Monte Paschi foundation strikes share pact with new Latam investors
MILAN (Reuters) - The former controlling shareholder in Monte dei Paschi di Siena (BMPS.MI) said on Friday it and two new Latin American investors in Italy's third biggest bank had committed to not selling their respective holdings for at least 16 months.
The Monte dei Paschi foundation, a not-for-profit entity, had 33.5 percent in the bank until mid-February - a big enough holding to veto any unwanted decision at the bank - but it has since gradually cut its stake to just 3.1 percent.
On Monday, it sold 6.5 percent of Monte dei Paschi to Fintech Advisory and BTG Pactual Europe.
That has shaken up the bank's shareholder structure and turned the lender into a potential takeover target for the first time in nearly two decades.
In a statement issued on Friday the foundation said it had entered into a shareholder pact with both Latin American investors in order to stabilize the bank's new shareholder base and encourage other investors.
Monte dei Paschi was hit hard by the euro zone debt crisis and a scandal over loss-making derivatives deals and had to request a 4.1 billion euro state bailout last year.
The two funds will buy into a 3.0 billion euro capital increase due to be launched by the bank at the end of May so that their stakes will not be diluted, the statement said, while the foundation is committed to keeping a stake of 2.5 percent.
Fintech, a U.S.-based investment fund owned by Mexican businessman David Martinez that bought 4.5 percent of the bank, has agreed to a 24-month lock-up period during which not to sell its shares.
For BTG Pactual, an asset management unit of the Brazilian investment bank controlled by billionaire financier André Esteves, which purchased another 2 percent, the lock-up will last 16 months.

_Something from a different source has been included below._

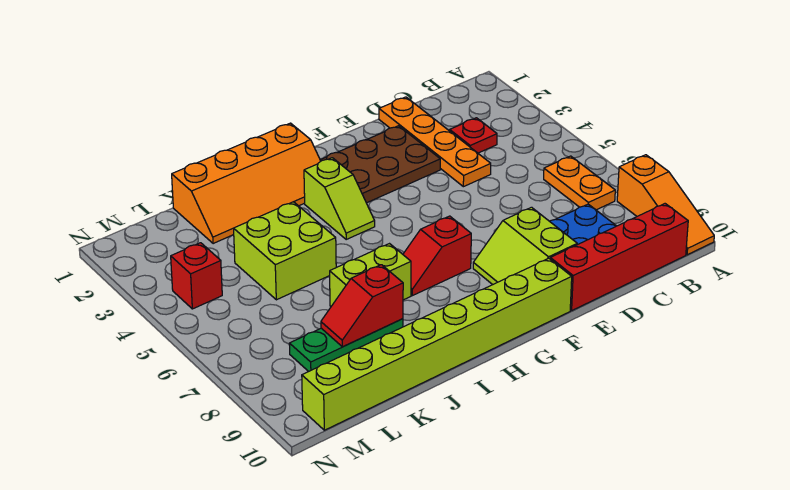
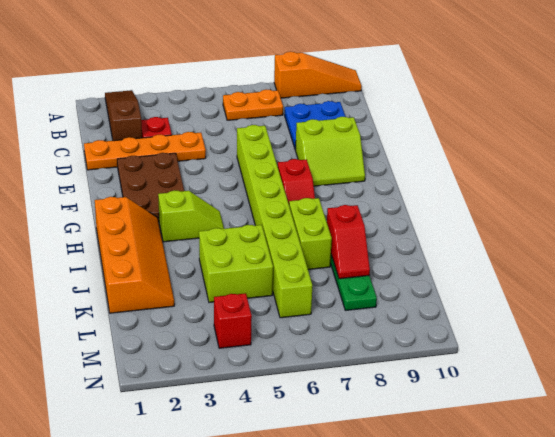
none -> brown 1x3 slope [105,90,142,141]
red 1x4 brick [550,204,688,311] -> none
lime 1x8 brick [302,258,572,430] -> lime 1x8 brick moved to [237,125,312,318]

Since the foundation cut down its holding, the bank's top shareholder has become U.S. money manager BlackRock (BLK.N) with a 5.75 percent stake.
Under the pact, the foundation will have the right to propose its own candidate to be the bank's chairman among a joint slate of board nominees, while the two funds would be entitled to choose the chief executive.
However, even if the three currently represent the biggest single shareholder bloc, the victory of their list is not guaranteed as it would need the backing of the majority of shareholders.